WORK REQUEST: Write out precisely the lines beginning with the line that contains "Before joining green" and ending with the last line of the entries, and no other lines.

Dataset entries

********

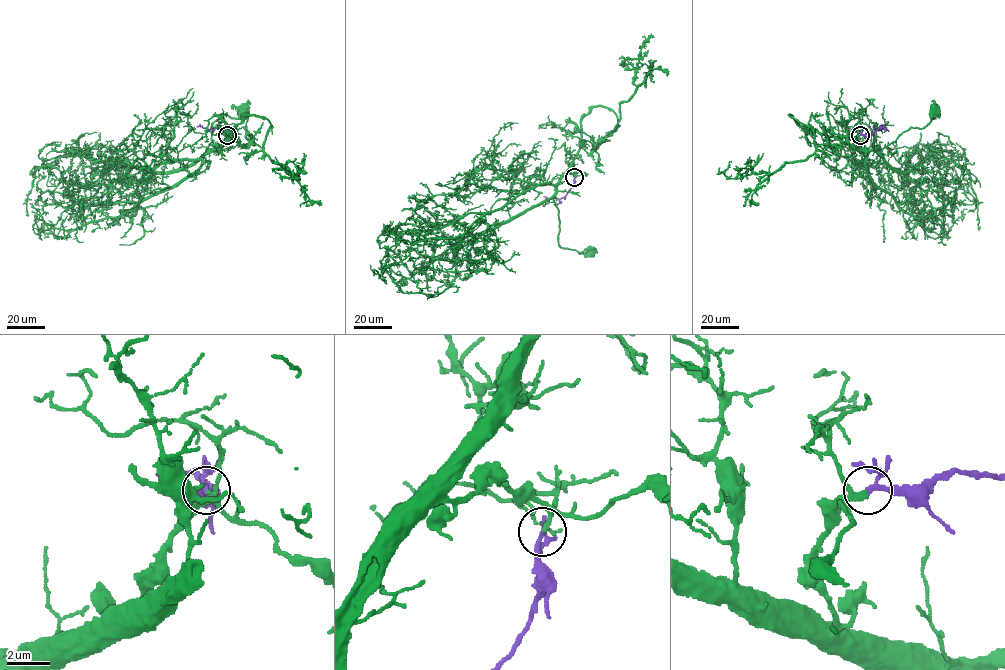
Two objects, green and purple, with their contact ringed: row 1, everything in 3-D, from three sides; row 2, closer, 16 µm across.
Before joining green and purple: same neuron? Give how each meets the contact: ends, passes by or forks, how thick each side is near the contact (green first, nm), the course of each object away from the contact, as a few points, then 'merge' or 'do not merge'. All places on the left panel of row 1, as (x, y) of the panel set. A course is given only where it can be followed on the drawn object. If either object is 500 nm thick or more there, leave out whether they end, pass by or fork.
green passes by | purple forks | 180/140 nm | green via (227, 135), (218, 147), (205, 151), (212, 141), (211, 125), (224, 114), (240, 117), (243, 110) | purple via (227, 135), (218, 128), (197, 126) | merge

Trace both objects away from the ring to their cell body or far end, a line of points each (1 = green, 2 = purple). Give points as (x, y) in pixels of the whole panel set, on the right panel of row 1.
1: (860, 135), (857, 147), (881, 151), (911, 128), (924, 128), (936, 110)
2: (860, 135), (882, 129), (879, 126)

********

YOUR RESPONSE:
Before joining green and purple: same neuron? Give how each meets the contact: ends, passes by or forks, how thick each side is near the contact (green first, nm), the course of each object away from the contact, as a few points, then 'merge' or 'do not merge'. All places on the left panel of row 1, as (x, y) of the panel set. A course is given only where it can be followed on the drawn object. If either object is 500 nm thick or more there, leave out whether they end, pass by or fork.
green passes by | purple forks | 180/140 nm | green via (227, 135), (218, 147), (205, 151), (212, 141), (211, 125), (224, 114), (240, 117), (243, 110) | purple via (227, 135), (218, 128), (197, 126) | merge

Trace both objects away from the ring to their cell body or far end, a line of points each (1 = green, 2 = purple). Give points as (x, y) in pixels of the whole panel set, on the right panel of row 1.
1: (860, 135), (857, 147), (881, 151), (911, 128), (924, 128), (936, 110)
2: (860, 135), (882, 129), (879, 126)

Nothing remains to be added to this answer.